**What is being asked:**
Reproduce word for word, from the entries below, the line with "576H16L15 615 6", the line with "1080 119 1081", and every line between them, and nothing more.
------ Records
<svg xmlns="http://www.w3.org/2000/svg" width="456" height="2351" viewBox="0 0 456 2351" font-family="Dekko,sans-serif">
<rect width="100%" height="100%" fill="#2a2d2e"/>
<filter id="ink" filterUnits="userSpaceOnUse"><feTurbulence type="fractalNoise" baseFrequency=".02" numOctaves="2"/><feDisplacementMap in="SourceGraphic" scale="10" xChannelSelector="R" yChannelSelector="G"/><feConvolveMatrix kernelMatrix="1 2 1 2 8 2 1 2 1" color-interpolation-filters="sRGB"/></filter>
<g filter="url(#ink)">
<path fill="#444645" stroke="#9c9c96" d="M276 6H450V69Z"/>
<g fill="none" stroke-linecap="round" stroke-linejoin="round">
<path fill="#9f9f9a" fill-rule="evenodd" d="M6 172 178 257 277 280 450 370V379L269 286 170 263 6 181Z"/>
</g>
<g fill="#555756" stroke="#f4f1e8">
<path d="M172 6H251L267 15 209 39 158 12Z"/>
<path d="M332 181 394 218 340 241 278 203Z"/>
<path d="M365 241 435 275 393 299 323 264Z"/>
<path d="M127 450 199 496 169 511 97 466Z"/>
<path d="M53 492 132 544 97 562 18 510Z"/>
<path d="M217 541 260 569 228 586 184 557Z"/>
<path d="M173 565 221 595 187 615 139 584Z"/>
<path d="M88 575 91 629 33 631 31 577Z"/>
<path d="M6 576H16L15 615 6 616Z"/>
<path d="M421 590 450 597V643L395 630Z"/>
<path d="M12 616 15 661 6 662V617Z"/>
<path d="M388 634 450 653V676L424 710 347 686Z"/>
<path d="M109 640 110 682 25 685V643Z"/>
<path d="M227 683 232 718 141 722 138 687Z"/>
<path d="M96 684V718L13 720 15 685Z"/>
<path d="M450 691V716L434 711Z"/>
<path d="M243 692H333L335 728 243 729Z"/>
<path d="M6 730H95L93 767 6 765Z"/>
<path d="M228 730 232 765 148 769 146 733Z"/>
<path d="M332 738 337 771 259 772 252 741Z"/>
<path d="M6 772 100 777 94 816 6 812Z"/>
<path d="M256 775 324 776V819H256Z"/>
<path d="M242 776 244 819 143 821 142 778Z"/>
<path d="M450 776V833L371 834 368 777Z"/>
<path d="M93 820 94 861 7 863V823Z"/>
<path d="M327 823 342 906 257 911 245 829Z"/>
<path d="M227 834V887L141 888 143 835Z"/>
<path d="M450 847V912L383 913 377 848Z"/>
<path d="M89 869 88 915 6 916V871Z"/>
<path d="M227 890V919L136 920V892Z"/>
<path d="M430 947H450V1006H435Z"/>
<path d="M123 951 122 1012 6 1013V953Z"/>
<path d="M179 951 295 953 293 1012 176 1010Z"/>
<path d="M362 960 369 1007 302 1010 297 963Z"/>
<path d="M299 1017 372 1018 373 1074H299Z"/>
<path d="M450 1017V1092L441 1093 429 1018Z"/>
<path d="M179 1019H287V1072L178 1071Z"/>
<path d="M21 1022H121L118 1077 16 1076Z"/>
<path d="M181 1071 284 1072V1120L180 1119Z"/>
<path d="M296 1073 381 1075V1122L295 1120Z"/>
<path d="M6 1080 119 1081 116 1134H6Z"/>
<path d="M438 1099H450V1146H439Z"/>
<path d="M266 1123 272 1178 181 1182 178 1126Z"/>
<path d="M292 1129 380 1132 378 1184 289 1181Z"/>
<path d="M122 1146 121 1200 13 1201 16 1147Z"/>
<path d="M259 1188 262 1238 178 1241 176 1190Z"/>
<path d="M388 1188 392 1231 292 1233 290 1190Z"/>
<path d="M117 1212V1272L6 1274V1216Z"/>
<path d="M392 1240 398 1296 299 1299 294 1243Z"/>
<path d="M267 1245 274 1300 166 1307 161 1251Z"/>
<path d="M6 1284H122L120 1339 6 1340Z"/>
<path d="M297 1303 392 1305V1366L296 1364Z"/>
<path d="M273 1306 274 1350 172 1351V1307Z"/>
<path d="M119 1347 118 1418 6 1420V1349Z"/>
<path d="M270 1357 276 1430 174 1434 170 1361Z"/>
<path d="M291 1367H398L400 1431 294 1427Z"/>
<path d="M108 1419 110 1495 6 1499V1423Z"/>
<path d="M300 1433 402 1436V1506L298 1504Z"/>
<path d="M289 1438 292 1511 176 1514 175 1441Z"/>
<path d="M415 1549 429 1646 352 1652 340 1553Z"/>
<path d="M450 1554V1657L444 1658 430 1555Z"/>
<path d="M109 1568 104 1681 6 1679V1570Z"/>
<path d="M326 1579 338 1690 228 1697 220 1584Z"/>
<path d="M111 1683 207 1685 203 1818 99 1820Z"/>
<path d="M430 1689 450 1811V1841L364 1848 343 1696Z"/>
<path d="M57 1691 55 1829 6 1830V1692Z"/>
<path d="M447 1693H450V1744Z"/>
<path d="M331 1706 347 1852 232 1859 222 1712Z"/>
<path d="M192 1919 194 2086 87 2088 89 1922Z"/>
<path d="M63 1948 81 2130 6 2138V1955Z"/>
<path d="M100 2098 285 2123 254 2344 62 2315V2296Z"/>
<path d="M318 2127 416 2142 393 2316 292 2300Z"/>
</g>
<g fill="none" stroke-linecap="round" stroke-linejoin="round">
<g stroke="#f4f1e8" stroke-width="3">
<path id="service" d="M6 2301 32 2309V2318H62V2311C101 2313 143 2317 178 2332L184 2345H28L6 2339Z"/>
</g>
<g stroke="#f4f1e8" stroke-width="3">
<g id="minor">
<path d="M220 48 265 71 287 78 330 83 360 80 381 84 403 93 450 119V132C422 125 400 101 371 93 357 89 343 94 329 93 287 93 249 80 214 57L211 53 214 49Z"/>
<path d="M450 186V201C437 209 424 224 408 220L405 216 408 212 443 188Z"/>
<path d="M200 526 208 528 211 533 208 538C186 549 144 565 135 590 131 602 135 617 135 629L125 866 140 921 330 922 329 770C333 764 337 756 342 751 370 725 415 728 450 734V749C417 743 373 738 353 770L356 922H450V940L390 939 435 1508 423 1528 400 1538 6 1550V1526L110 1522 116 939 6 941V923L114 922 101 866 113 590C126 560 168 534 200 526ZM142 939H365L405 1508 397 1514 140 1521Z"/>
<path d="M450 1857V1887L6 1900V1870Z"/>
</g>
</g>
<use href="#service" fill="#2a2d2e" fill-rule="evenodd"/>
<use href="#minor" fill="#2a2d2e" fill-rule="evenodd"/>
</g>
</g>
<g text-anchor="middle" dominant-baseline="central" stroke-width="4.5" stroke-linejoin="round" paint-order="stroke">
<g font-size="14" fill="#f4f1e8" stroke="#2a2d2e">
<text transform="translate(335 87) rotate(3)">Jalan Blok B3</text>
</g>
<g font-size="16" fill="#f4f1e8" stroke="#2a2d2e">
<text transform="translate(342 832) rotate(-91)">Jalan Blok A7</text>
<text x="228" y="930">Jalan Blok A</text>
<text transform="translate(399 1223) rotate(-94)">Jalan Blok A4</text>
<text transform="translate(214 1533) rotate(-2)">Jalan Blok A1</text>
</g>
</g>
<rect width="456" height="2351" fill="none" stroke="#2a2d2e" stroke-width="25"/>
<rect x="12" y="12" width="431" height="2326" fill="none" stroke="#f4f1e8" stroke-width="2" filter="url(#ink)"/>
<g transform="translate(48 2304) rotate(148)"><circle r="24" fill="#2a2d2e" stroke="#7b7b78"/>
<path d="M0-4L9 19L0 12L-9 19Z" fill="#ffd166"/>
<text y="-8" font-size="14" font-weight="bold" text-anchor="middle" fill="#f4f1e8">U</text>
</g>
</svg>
------------
**Problem solution:**
<path d="M6 576H16L15 615 6 616Z"/>
<path d="M421 590 450 597V643L395 630Z"/>
<path d="M12 616 15 661 6 662V617Z"/>
<path d="M388 634 450 653V676L424 710 347 686Z"/>
<path d="M109 640 110 682 25 685V643Z"/>
<path d="M227 683 232 718 141 722 138 687Z"/>
<path d="M96 684V718L13 720 15 685Z"/>
<path d="M450 691V716L434 711Z"/>
<path d="M243 692H333L335 728 243 729Z"/>
<path d="M6 730H95L93 767 6 765Z"/>
<path d="M228 730 232 765 148 769 146 733Z"/>
<path d="M332 738 337 771 259 772 252 741Z"/>
<path d="M6 772 100 777 94 816 6 812Z"/>
<path d="M256 775 324 776V819H256Z"/>
<path d="M242 776 244 819 143 821 142 778Z"/>
<path d="M450 776V833L371 834 368 777Z"/>
<path d="M93 820 94 861 7 863V823Z"/>
<path d="M327 823 342 906 257 911 245 829Z"/>
<path d="M227 834V887L141 888 143 835Z"/>
<path d="M450 847V912L383 913 377 848Z"/>
<path d="M89 869 88 915 6 916V871Z"/>
<path d="M227 890V919L136 920V892Z"/>
<path d="M430 947H450V1006H435Z"/>
<path d="M123 951 122 1012 6 1013V953Z"/>
<path d="M179 951 295 953 293 1012 176 1010Z"/>
<path d="M362 960 369 1007 302 1010 297 963Z"/>
<path d="M299 1017 372 1018 373 1074H299Z"/>
<path d="M450 1017V1092L441 1093 429 1018Z"/>
<path d="M179 1019H287V1072L178 1071Z"/>
<path d="M21 1022H121L118 1077 16 1076Z"/>
<path d="M181 1071 284 1072V1120L180 1119Z"/>
<path d="M296 1073 381 1075V1122L295 1120Z"/>
<path d="M6 1080 119 1081 116 1134H6Z"/>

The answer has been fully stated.